* Work to complete *
Copy the closing run of lines, from the one with "Figure 8. Temperatures" through the last line of the listing, exactly and without any pictures.

* Data provided *
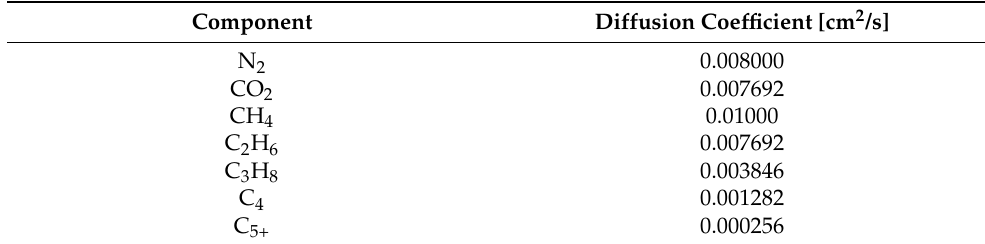
Table 4. Diffusion coefficients of different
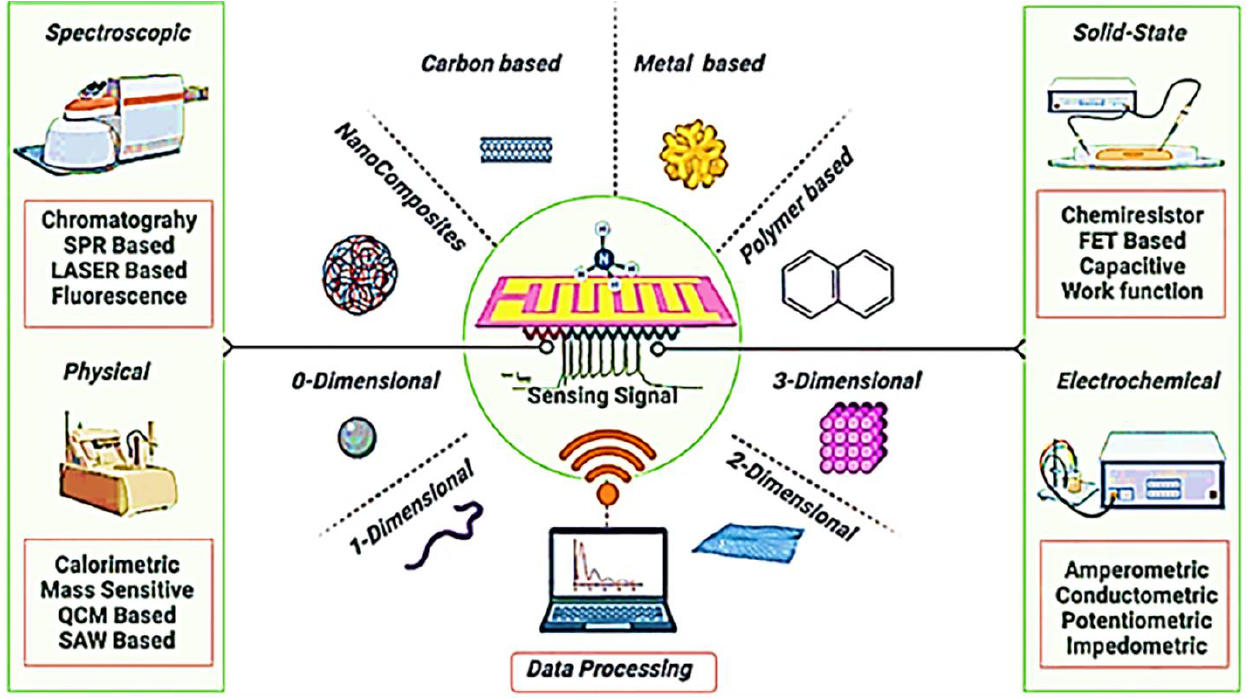
Figure 6. Schematic of various air contaminant sensing strategies depending upon nature of trans- ducing signals and diversified sensing materials with different dimensions for air monitoring and detection [160]. Reproduced with permission from Wiley.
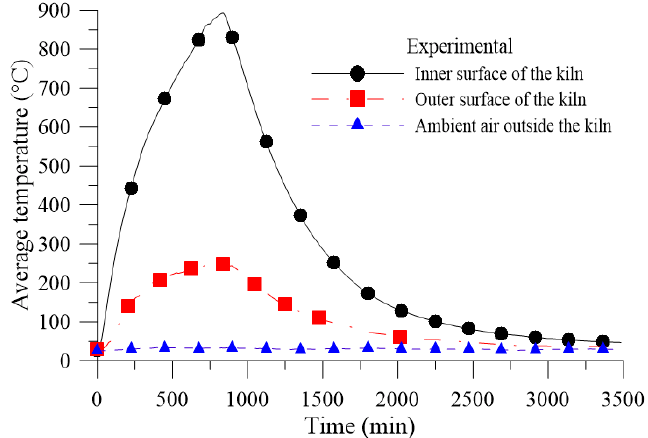
Figure 8. Temperatures of the kiln's internal and external surfaces, and ambient surroundings of the kiln as a function of time.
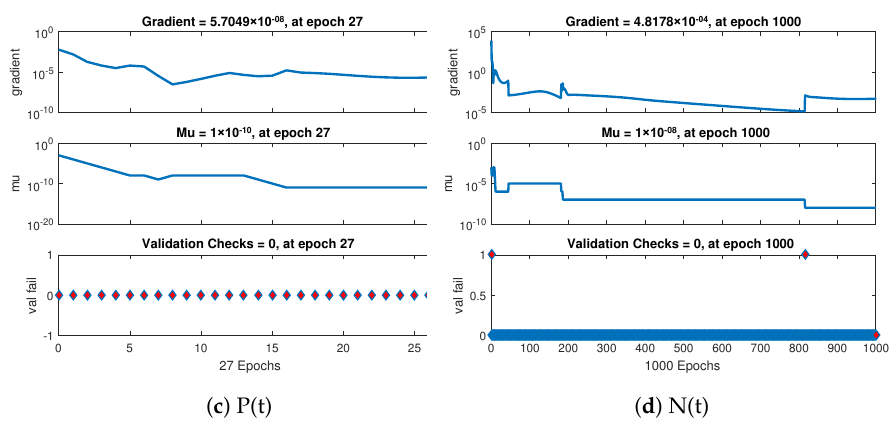
Figure 8. Performance based on validations failure, mu, and gradient of NNs-LMT for case 2.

* Result of this exercise *
Figure 8. Temperatures of the kiln's internal and external surfaces, and ambient surroundings of the kiln as a function of time.
Figure 8. Performance based on validations failure, mu, and gradient of NNs-LMT for case 2.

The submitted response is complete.